[Dataset entries]
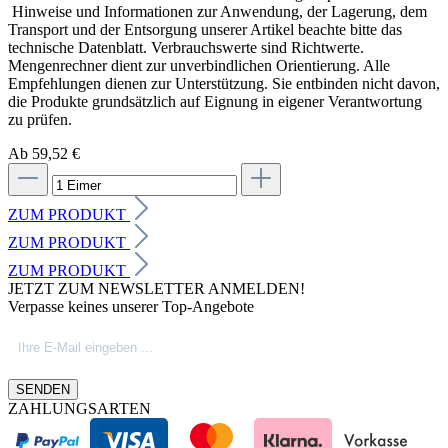
Hinweise und Informationen zur Anwendung, der Lagerung, dem
Transport und der Entsorgung unserer Artikel beachte bitte das
technische Datenblatt. Verbrauchswerte sind Richtwerte.
Mengenrechner dient zur unverbindlichen Orientierung. Alle
Empfehlungen dienen zur Unterstützung. Sie entbinden nicht davon,
die Produkte grundsätzlich auf Eignung in eigener Verantwortung
zu prüfen.
Ab 59,52 €
ZUM PRODUKT
ZUM PRODUKT
ZUM PRODUKT
JETZT ZUM NEWSLETTER ANMELDEN!
Verpasse keines unserer Top-Angebote
SENDEN
ZAHLUNGSARTEN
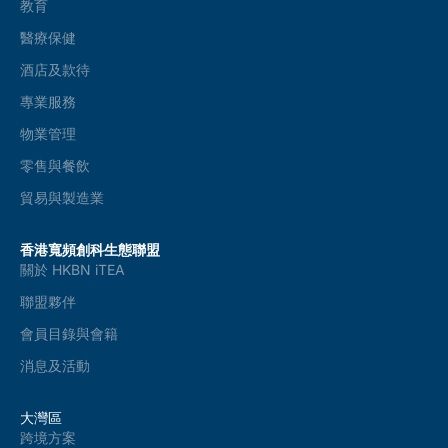
教育
醫療保健
酒店及款待
專業服務
物業管理
零售與餐飲
貿易與製造業
香港寬頻創科生態聯盟
關於 HKBN iTEA
聯盟夥伴
會員目錄與會籍
消息及活動
大灣區
跨境方案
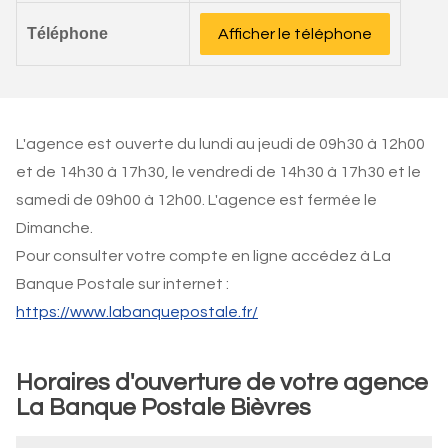
Téléphone
Afficher le téléphone
L'agence est ouverte du lundi au jeudi de 09h30 à 12h00
et de 14h30 à 17h30, le vendredi de 14h30 à 17h30 et le
samedi de 09h00 à 12h00. L'agence est fermée le
Dimanche.
Pour consulter votre compte en ligne accédez à La
Banque Postale sur internet :
https://www.labanquepostale.fr/
Horaires d'ouverture de votre agence
La Banque Postale Bièvres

## Goal of the exercise
Leave the images aside and transcribe all entries exactly.

## Answer for the task
Hinweise und Informationen zur Anwendung, der Lagerung, dem
Transport und der Entsorgung unserer Artikel beachte bitte das
technische Datenblatt. Verbrauchswerte sind Richtwerte.
Mengenrechner dient zur unverbindlichen Orientierung. Alle
Empfehlungen dienen zur Unterstützung. Sie entbinden nicht davon,
die Produkte grundsätzlich auf Eignung in eigener Verantwortung
zu prüfen.
Ab 59,52 €
ZUM PRODUKT
ZUM PRODUKT
ZUM PRODUKT
JETZT ZUM NEWSLETTER ANMELDEN!
Verpasse keines unserer Top-Angebote
SENDEN
ZAHLUNGSARTEN
教育
醫療保健
酒店及款待
專業服務
物業管理
零售與餐飲
貿易與製造業
香港寬頻創科生態聯盟
關於 HKBN iTEA
聯盟夥伴
會員目錄與會籍
消息及活動
大灣區
跨境方案
Téléphone
Afficher le téléphone
L'agence est ouverte du lundi au jeudi de 09h30 à 12h00
et de 14h30 à 17h30, le vendredi de 14h30 à 17h30 et le
samedi de 09h00 à 12h00. L'agence est fermée le
Dimanche.
Pour consulter votre compte en ligne accédez à La
Banque Postale sur internet :
https://www.labanquepostale.fr/
Horaires d'ouverture de votre agence
La Banque Postale Bièvres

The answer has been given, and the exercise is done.